2. The method in claim 1 where the at least one inorganic particle is selected from the group consisting of clay, swellable clays, calcium carbonate, talc, titanium dioxide, aluminosilicates, diatomaceous silica, calcium sulfate, zinc oxide, zeolites and combinations thereof.

3. The method of claim 2 wherein the at least one inorganic particle is selected from the group consisting of aluminosilicates, diatomaceous silica, calcium sulfate, zinc oxide and combinations thereof.

4. The method of claim 1 further comprising a siliceous material.

5. The method of claim 4 wherein the siliceous material is selected from the group consisting of silica based particles, silica microgels, amorphous silica, colloidal silica, anionic colloidal silica, silica sols, silica gels, polysilicates, polysilicic acid, and combinations thereof.

6. The method of claim 1 wherein the inorganic particle and associative polymer are added to the papermaking slurry as a blend, simultaneously or sequentially.

7. The method of claim 1 wherein the associative polymer is anionic.

8. The method of claim 1 wherein non-ionic monomer comprises acrylamide and the anionic monomer comprises a free acid or salt of acrylic acid.

9. The method of claim 1 wherein the associative polymer is cationic.

10. The method of claim 1 wherein the associative polymer comprises both anionic and cationic monomers.

11. A composition comprising an associative polymer and at least one inorganic particle wherein the associative polymer comprising the formula:

[—B-co-F—] (I)

12. The composition of claim 11 further comprising cellulosic fiber.

13. The composition of claim 11 further comprising a siliceous material.

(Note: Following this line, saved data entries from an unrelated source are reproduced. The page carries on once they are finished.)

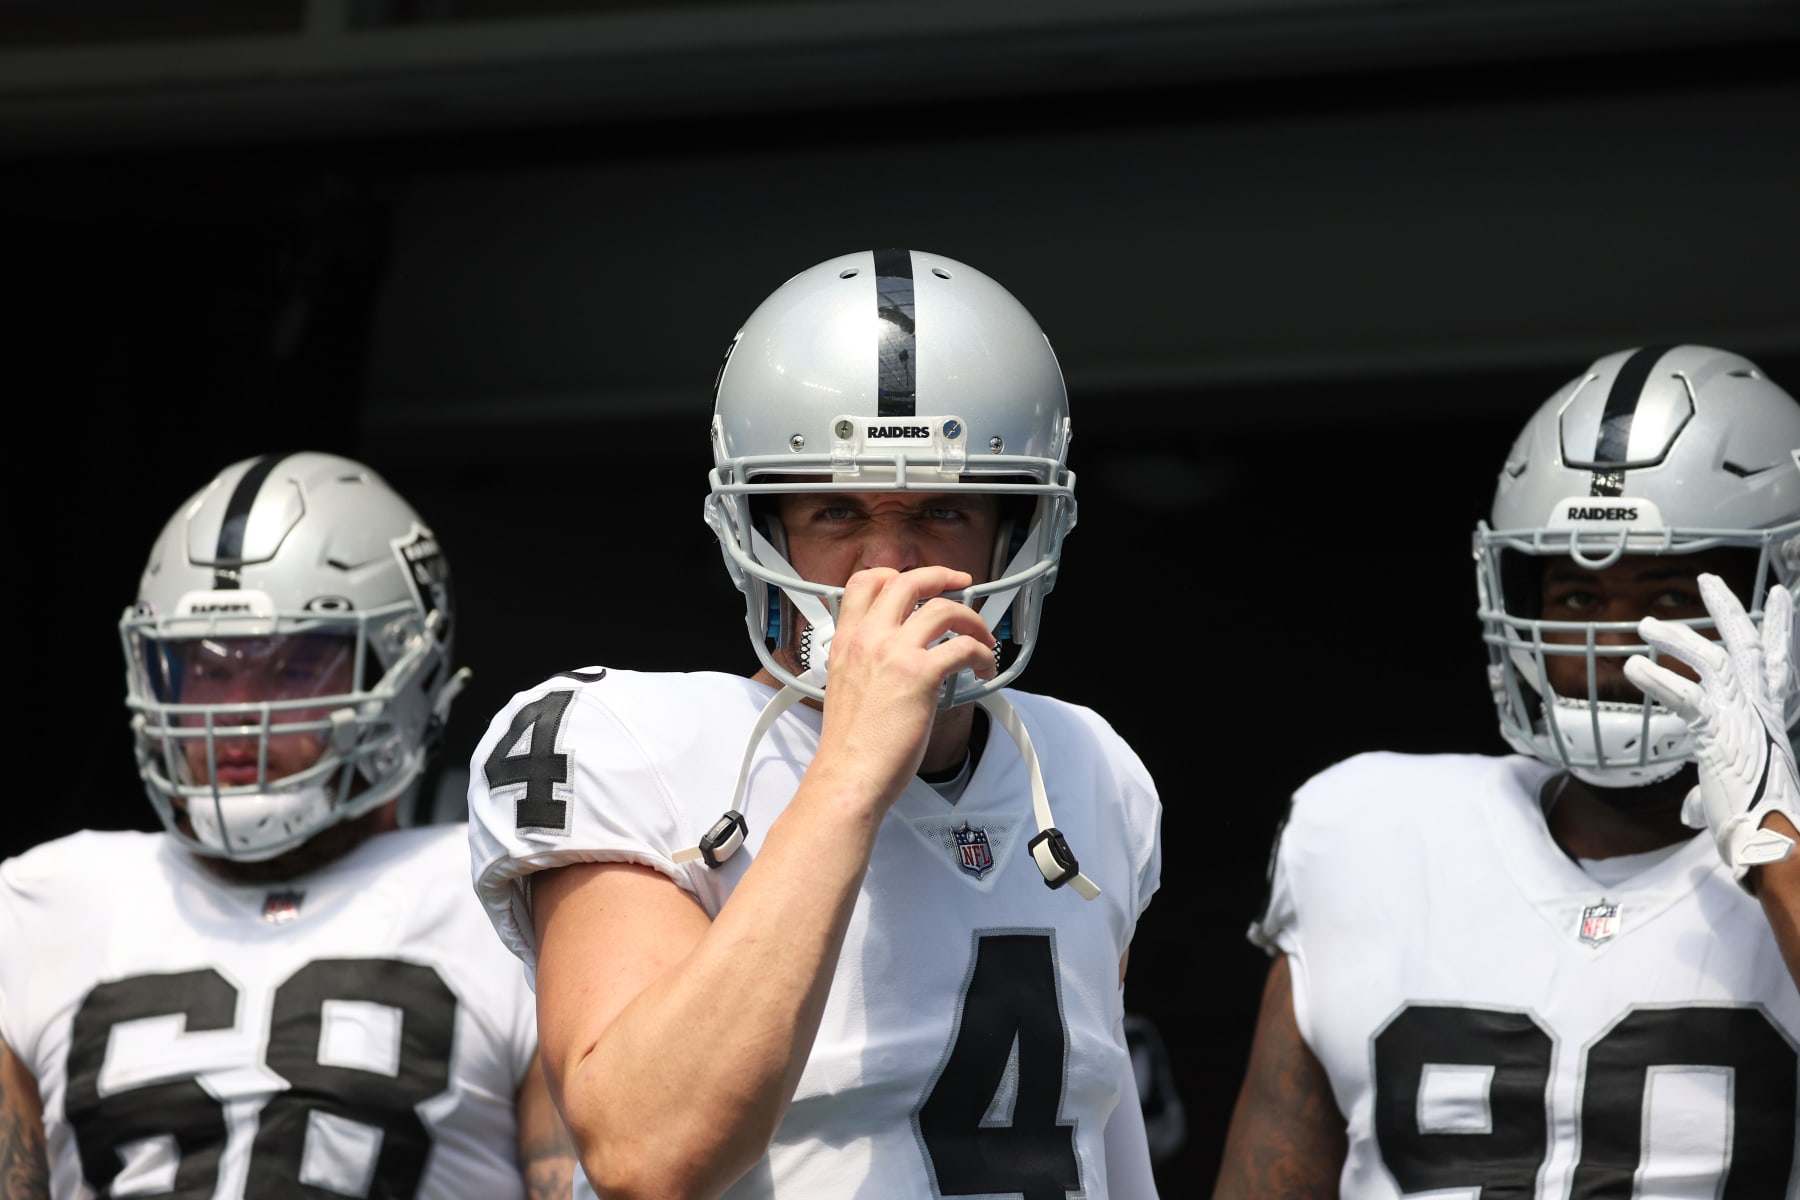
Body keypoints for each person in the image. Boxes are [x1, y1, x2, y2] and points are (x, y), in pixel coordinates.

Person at [467, 248, 1165, 1199]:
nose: (886, 565)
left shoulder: (1087, 765)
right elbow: (646, 1150)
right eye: (836, 510)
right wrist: (849, 774)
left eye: (944, 510)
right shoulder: (627, 739)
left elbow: (1098, 1127)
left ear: (1019, 535)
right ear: (758, 530)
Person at [1211, 344, 1800, 1199]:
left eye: (1675, 599)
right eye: (1578, 599)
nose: (1622, 649)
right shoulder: (1368, 827)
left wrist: (1775, 846)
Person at [0, 451, 576, 1200]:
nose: (236, 712)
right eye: (204, 668)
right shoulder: (41, 901)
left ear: (408, 672)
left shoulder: (507, 895)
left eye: (293, 667)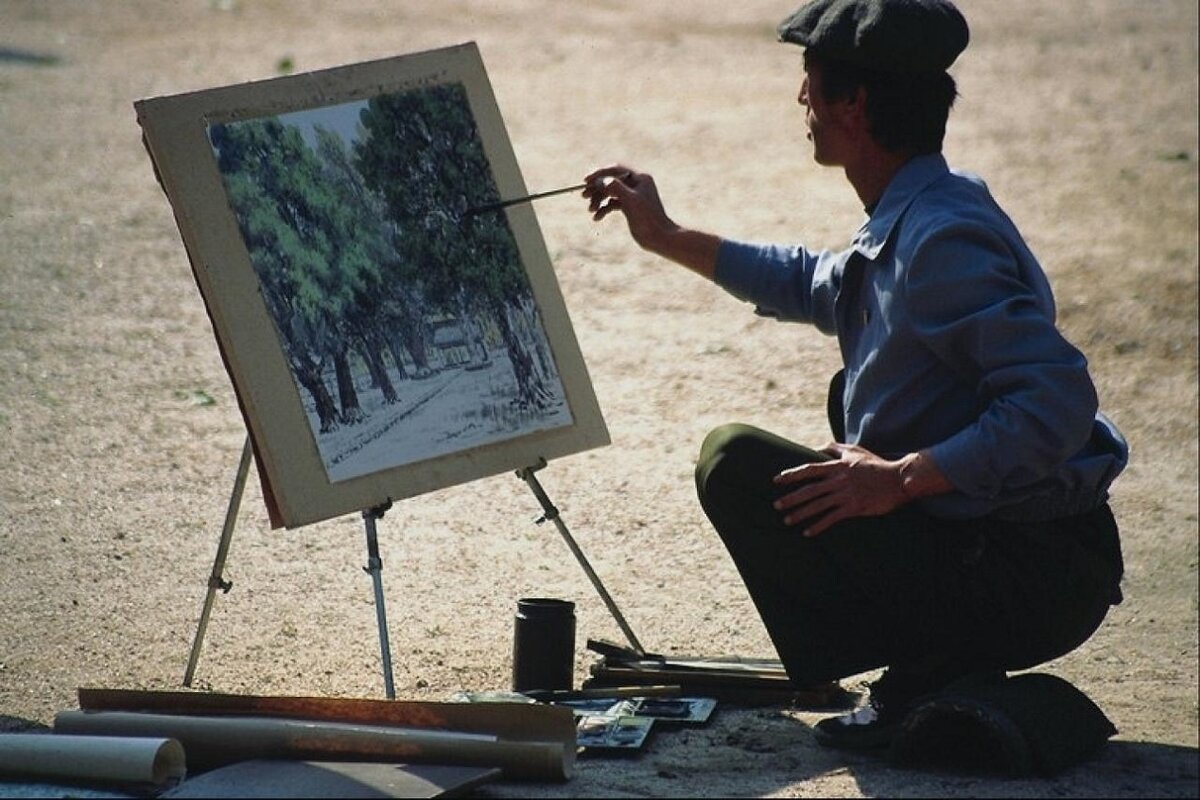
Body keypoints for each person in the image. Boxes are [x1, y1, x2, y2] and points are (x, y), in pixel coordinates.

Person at [583, 0, 1128, 750]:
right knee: (851, 398)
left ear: (853, 103)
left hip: (1030, 574)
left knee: (735, 462)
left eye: (811, 81)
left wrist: (900, 480)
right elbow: (814, 281)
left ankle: (930, 668)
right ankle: (928, 668)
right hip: (1006, 554)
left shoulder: (941, 239)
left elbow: (1056, 401)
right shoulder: (925, 205)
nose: (802, 99)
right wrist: (668, 236)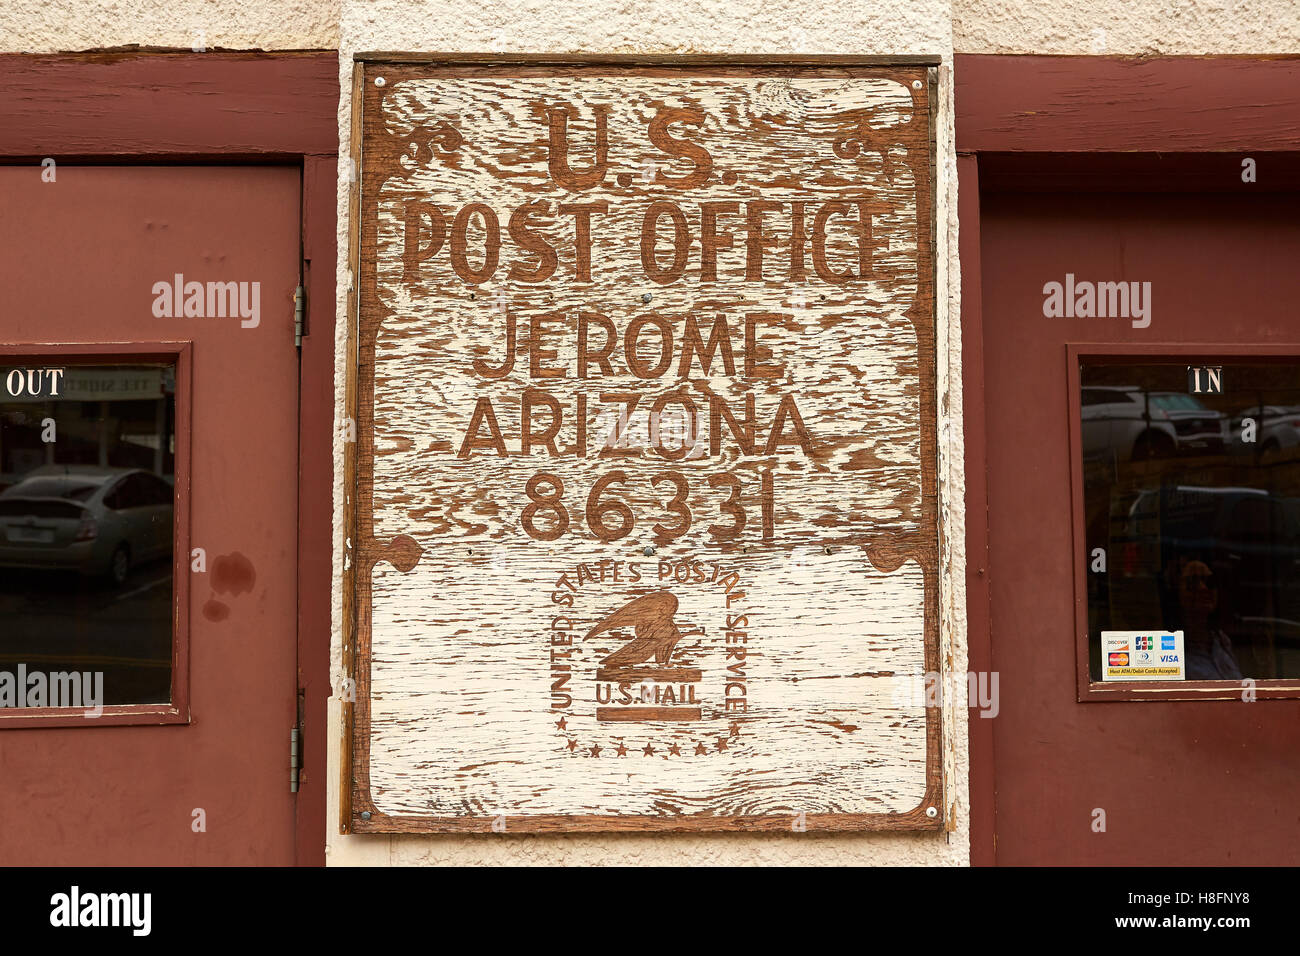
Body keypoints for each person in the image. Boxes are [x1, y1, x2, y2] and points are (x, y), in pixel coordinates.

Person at [1174, 558, 1244, 680]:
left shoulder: (1222, 642)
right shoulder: (1171, 650)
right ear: (1177, 592)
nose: (1203, 588)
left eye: (1210, 582)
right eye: (1192, 582)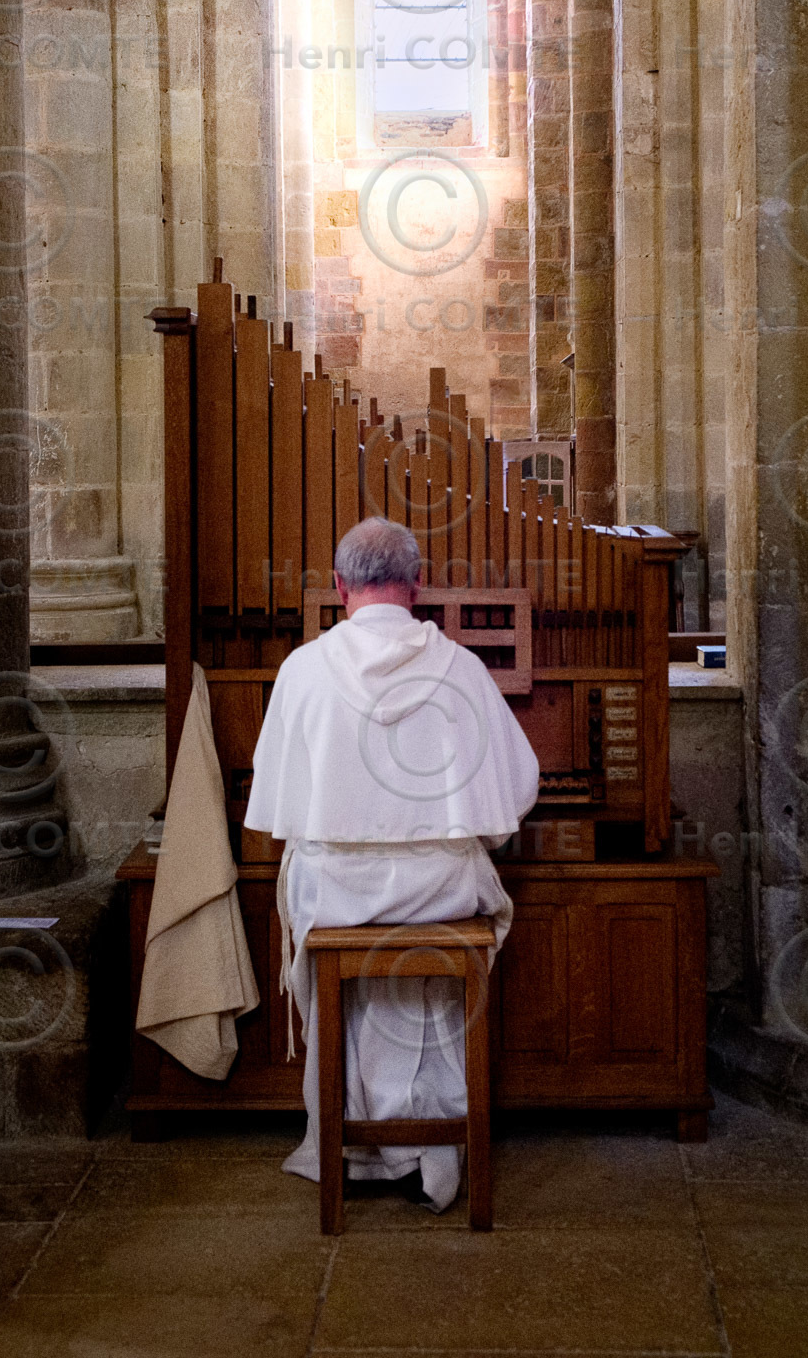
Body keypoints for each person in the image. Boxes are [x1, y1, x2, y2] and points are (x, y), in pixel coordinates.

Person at [244, 515, 539, 1211]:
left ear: (341, 587)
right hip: (439, 894)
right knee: (434, 988)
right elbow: (517, 786)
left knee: (327, 943)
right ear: (417, 585)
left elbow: (272, 800)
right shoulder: (462, 668)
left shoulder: (303, 669)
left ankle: (349, 1147)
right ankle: (431, 1156)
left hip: (337, 897)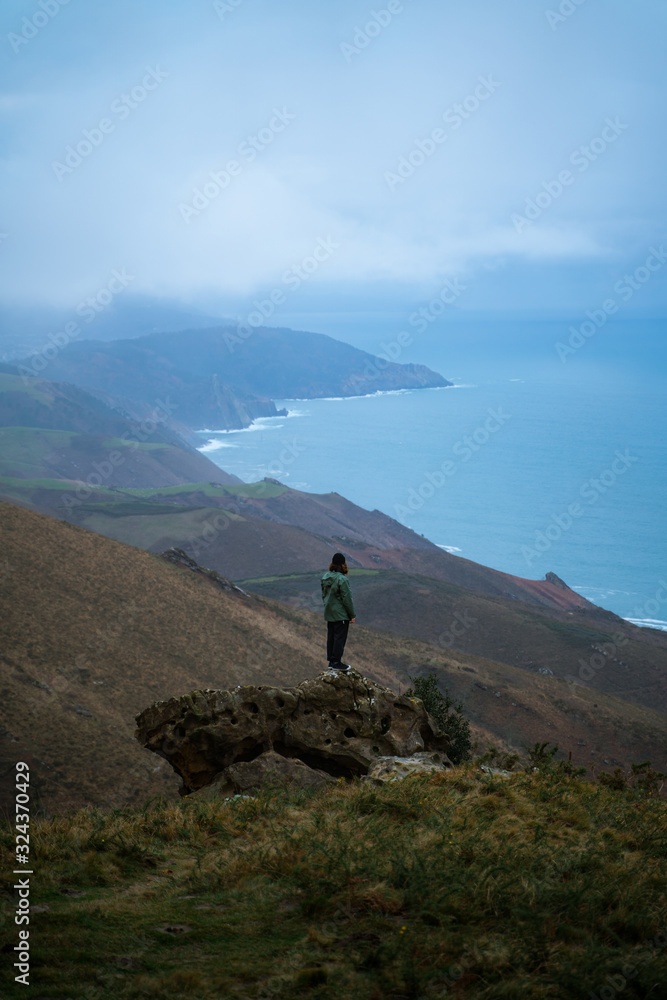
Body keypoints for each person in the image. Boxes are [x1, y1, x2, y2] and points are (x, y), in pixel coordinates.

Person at [321, 552, 356, 670]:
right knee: (339, 638)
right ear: (343, 564)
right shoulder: (342, 579)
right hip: (341, 614)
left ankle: (331, 661)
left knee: (331, 637)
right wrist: (352, 614)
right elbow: (347, 599)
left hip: (329, 612)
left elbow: (324, 595)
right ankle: (337, 662)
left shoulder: (325, 577)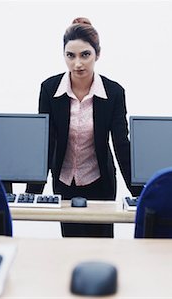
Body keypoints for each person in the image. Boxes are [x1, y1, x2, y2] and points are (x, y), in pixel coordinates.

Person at [26, 17, 142, 237]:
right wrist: (32, 195)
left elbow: (121, 143)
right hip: (64, 183)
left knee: (101, 246)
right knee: (71, 247)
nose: (77, 63)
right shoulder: (50, 89)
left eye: (85, 55)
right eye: (70, 55)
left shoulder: (114, 92)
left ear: (97, 54)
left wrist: (138, 193)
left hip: (100, 183)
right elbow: (45, 141)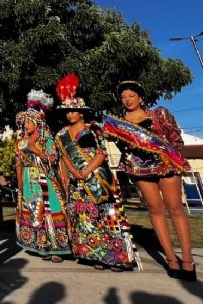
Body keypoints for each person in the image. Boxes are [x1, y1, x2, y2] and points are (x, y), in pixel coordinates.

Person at [109, 80, 195, 280]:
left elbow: (176, 138)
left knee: (175, 207)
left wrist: (165, 151)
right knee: (155, 208)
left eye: (131, 96)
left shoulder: (158, 114)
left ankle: (188, 259)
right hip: (140, 168)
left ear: (140, 97)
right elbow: (123, 149)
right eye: (123, 97)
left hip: (166, 165)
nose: (128, 100)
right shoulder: (120, 124)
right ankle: (172, 258)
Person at [53, 74, 138, 272]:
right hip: (77, 181)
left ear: (81, 112)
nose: (70, 115)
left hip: (97, 176)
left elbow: (101, 152)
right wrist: (75, 172)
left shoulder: (94, 129)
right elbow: (64, 156)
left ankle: (115, 257)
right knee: (83, 218)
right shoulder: (61, 135)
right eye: (67, 112)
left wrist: (88, 170)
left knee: (105, 217)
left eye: (73, 111)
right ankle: (93, 255)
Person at [15, 90, 72, 263]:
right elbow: (19, 163)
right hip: (29, 181)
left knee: (51, 210)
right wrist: (19, 183)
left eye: (28, 122)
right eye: (24, 122)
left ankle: (57, 247)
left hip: (46, 180)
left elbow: (53, 159)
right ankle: (41, 246)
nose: (26, 125)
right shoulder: (21, 142)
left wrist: (35, 150)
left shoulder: (48, 140)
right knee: (34, 212)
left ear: (36, 122)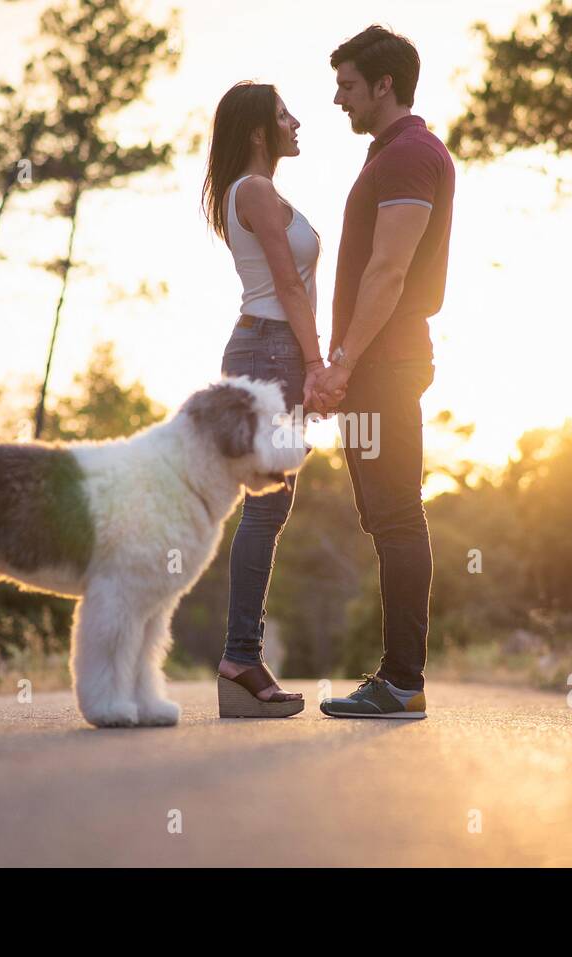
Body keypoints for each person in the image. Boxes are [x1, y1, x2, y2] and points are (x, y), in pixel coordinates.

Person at [315, 25, 456, 719]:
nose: (338, 98)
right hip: (377, 366)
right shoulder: (391, 155)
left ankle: (402, 682)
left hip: (386, 364)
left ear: (384, 85)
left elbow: (391, 269)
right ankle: (399, 677)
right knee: (385, 515)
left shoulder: (409, 156)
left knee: (397, 515)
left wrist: (343, 362)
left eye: (346, 85)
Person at [201, 81, 322, 717]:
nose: (296, 122)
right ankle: (241, 657)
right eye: (283, 115)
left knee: (269, 506)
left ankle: (242, 656)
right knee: (266, 507)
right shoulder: (255, 191)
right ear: (258, 132)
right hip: (271, 348)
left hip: (266, 347)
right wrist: (319, 364)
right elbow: (290, 290)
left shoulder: (255, 191)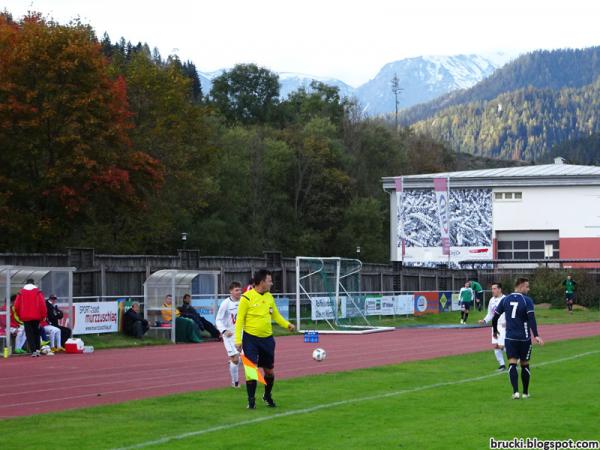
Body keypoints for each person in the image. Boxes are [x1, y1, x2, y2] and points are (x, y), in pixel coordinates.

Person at [235, 269, 295, 409]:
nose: (271, 283)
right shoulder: (246, 298)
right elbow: (239, 321)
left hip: (267, 339)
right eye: (269, 280)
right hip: (250, 339)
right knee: (251, 370)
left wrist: (287, 325)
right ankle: (251, 400)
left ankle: (267, 395)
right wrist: (238, 341)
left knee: (269, 371)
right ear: (262, 282)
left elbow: (276, 316)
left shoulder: (269, 297)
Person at [492, 278, 544, 400]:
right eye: (527, 286)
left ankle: (515, 392)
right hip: (524, 338)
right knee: (525, 364)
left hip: (510, 338)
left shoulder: (505, 299)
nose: (528, 289)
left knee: (512, 363)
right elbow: (532, 319)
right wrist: (536, 335)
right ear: (520, 286)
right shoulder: (527, 300)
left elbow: (495, 317)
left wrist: (495, 330)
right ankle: (525, 393)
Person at [216, 281, 243, 388]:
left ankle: (232, 362)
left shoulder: (244, 301)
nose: (239, 292)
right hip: (230, 335)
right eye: (236, 290)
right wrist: (224, 331)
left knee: (246, 359)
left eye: (240, 290)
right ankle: (235, 383)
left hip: (242, 333)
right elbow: (218, 320)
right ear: (231, 291)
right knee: (236, 359)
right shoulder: (226, 303)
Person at [14, 278, 47, 357]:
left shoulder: (21, 292)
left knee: (29, 334)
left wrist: (19, 315)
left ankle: (33, 351)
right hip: (36, 316)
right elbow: (43, 305)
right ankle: (38, 349)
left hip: (25, 316)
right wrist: (43, 316)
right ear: (34, 283)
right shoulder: (38, 292)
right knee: (36, 333)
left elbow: (16, 306)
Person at [479, 282, 506, 371]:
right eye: (492, 289)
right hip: (495, 326)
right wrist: (484, 320)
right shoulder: (491, 300)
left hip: (504, 326)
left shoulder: (505, 299)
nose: (492, 290)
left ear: (499, 289)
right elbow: (490, 314)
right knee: (497, 346)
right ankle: (502, 365)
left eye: (494, 289)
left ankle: (516, 356)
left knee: (501, 346)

14. The method in claim 11 where the at least one inorganic particle is selected from the group consisting of clay, swellable clays, calcium carbonate, talc, titanium dioxide, aluminosilicates, diatomaceous silica, calcium sulfate, zinc oxide, zeolites and combinations thereof.

15. The method of claim 14 wherein the at least one inorganic particle is selected from the group consisting of aluminosilicates, diatomaceous silica, calcium sulfate, zinc oxide and combinations thereof.